Average clustering coefficient and characteristic path length

The mean of the average clustering coefficient for the test subjects decreased as threshold value increased, however the mean for each threshold only took into account the graphs of subjects that did not entirely consist of islands, representing only 20% of the data set for the 0.8 threshold. The standard error was relatively low for both the average clustering coefficient and characteristic path length, but increased slightly as threshold value increased for both metrics. The mean of the average clustering coefficient across test subjects was 0.073 higher than that of the Global Control for the 0.4 threshold, 0.483 higher for 0.6, and not applicable to the unconnected graph of the 0.8 threshold.

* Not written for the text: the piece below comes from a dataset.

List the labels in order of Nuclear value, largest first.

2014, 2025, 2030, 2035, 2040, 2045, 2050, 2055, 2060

On average, the average clustering coefficient was higher among the test subjects than was represented by the Global Control. The mean of characteristic path length across test subjects was 0.27 lower than that of the Global Control for the 0.4 threshold, 0.12 lower for the 0.6 threshold, and not applicable for the unconnected 0.8 threshold graph. The difference in characteristic path length between the mean of the test set and that of Global Control was 3 times the standard error for the 0.4 threshold, but slightly less than the standard error for the 0.6 threshold.

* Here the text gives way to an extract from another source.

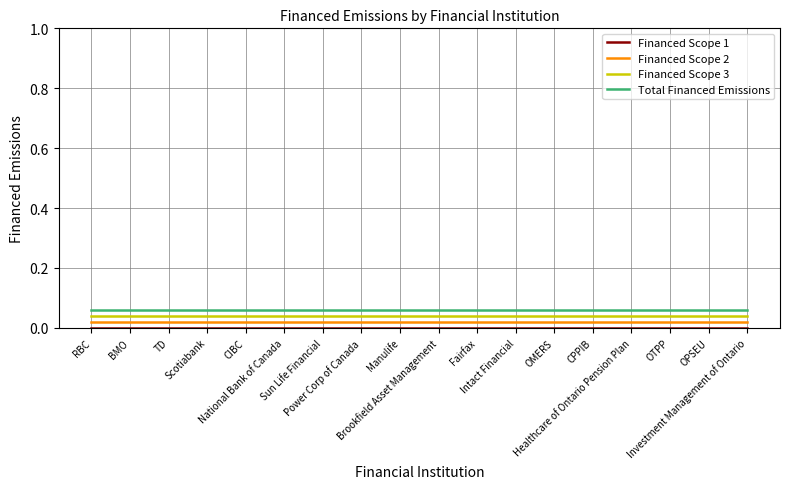

True or false: Financed Scope 3 and Total Financed Emissions intersect in this chart.

False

The mean of average clustering coefficient among the test subjects was higher than average clustering coefficient of the Global Control. The average clustering coefficient of the Global Control exhibited higher sensitivity to threshold value than the mean average clustering coefficient of the test subjects. While the mean of the average clustering coefficient increased with threshold value, there was no trend in the mean of the characteristic path length with respect to threshold value. Overall, varying threshold value did not highlight strong distinctions between the characteristic path lengths of both data sets. Moreover, the characteristic path length was not as sensitive to the threshold value as was the average clustering coefficient.  The difference in characteristic path length between the Global Control and the mean of the test subjects for the 0.4 threshold was greater than that of the 0.6 threshold, revealing that connectivity differences are more discernable at lower thresholds, which generate more highly connected graphs on average.

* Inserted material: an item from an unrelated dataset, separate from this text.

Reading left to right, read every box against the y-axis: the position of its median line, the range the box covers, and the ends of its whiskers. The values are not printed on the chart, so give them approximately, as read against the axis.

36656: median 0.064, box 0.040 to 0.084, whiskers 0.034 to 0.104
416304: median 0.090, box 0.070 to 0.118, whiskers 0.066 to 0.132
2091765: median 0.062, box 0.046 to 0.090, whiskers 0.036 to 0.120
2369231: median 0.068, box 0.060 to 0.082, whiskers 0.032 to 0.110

Relationship between network metrics and spatial network observations

Differences between the data sets were more strongly highlighted by the differences in the number of islands rather than the number of hubs. However, the location of hubs was consistently in the frontal region across both subject sets, while the spatial distribution of islands was much more variable. The head-maps of test patients featured mostly clustered connections while the control subjects formed dense, but random connections. Therefore, it makes sense that the average clustering coefficient was on average higher for the test group than that of the Global Control at the 0.4 and 0.6 thresholds. In general, the average clustering coefficient was highest at the lowest threshold value which was verified by the high number of random connections observed for all graphs at the 0.4 threshold. Although the total number of connections drastically reduced as threshold increased, the average clustering coefficient did not decrease as dramatically. Even though islands comprised the majority of graphs at the threshold value of 0.8, the remaining connected nodes formed bipartite subgraphs thereby conserving the connectivity of neighbors to each other. The average characteristic path length for the control and test subjects was highest at the 0.6 threshold, which verifies the small-world characteristics observed among all subjects at the 0.6 threshold. The standard error of the average number of connections for the test subjects was much smaller than that of the control set, due to the reduced number of connections per graph and the observation that the test graphs featured less variability in the spatial density of connections.